Enel’s geothermal energy is at the cutting edge of the renewables sector. It is a sustainable and versatile source of energy and can also be integrated with other green technologies, thanks in part to batteries and other energy storage systems, as Gianluca Gigliucci, Enel Green Power’s Head of Energy Storage Innovation,explained.

“A 100% renewable world is coming, thanks to Flexible Capacity, a group of technologies and resources that will allow us to shift the energy paradigm and which are underpinned by energy storage technologies and Peaker Plants ”

– Gianluca Gigliucci, Head of Energy Storage Innovation, Enel Green Power

Enel, continued Gigliucci, is in the front line in the lithium ion battery business with a strategic approach which puts the present under the microscope while taking a very long-term view of the future, not least in terms of the circular economy.

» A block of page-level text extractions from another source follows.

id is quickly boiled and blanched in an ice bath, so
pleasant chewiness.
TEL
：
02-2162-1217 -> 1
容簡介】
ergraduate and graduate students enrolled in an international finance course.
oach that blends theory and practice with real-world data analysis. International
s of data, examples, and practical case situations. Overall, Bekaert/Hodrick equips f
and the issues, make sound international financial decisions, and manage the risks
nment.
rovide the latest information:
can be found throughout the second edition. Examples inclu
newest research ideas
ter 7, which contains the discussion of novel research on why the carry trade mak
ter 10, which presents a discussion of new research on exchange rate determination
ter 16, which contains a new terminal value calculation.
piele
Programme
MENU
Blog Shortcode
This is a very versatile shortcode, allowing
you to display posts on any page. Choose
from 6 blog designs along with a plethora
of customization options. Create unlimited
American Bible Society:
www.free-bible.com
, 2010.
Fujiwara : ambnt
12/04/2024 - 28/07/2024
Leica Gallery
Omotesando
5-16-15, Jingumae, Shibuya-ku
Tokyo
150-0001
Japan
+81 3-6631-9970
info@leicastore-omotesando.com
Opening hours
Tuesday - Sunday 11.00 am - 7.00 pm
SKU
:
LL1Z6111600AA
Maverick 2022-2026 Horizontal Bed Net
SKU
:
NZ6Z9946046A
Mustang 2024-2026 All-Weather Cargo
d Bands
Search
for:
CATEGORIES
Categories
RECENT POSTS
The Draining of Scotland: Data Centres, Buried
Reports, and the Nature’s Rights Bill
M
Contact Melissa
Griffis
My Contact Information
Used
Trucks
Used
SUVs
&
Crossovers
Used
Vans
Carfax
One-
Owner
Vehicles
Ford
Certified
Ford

This two-pronged approach is designed to guarantee the entire supply chain, from original materials to reuse and correct disposal.

During the International Robotics Festival, EGP chose a historic building in Pisa, the Arsenali Repubblicani, for the presentation of some of the innovative applications it has developed in partnership with Italian companies and startups. These include a portable drilling simulator, Drilling Rig 360, developed by Drillmec, the EGOpro Safe MOVE system which cuts the risk of accidents between moving vehicles and pedestrians in shared work zones, and Flyability Elios, a drone surrounded by an impact-resistant rotating carbon-fibre sphere thatenables it to work in otherwise-inaccessible confined spaces. 

“Innovation is fundamental because renewables are continually evolving and if we are to stay on the market we need to constantly innovate and achieve the cost, efficiency and sustainability levels demanded by the market”

– Giovanni Tula, Head of Innovability, Enel Green Power

Enel’s renewables division, explained Enel Green Power’s Head of Innovability Giovanni Tula, is operating in several different sectors. These include digital technologies, an area in which we are testing artificial intelligence tools to optimise the activities of our power stations, and virtual reality to make our employees safer. At the same time, we are working on systems to boost the efficiency of solar panels and wind turbines in collaboration with industrial partners, SMEs, startups and universities. “We are open – Tula concluded – to any kind of technology or process that could make our business more competitive.”

At the end of the Festival, EGP laid on a guided tour of our Larderello geothermal district: a “journey to the centre of the Earth.” It was also a journey through history, as depicted in the Geothermics Museum, and it explained the evolution of technologies and skills in the geothermal sector which now allow us to sustainably produce 30% of Tuscany’s electric energy requirements and create leading-edge geothermal plants all over the world.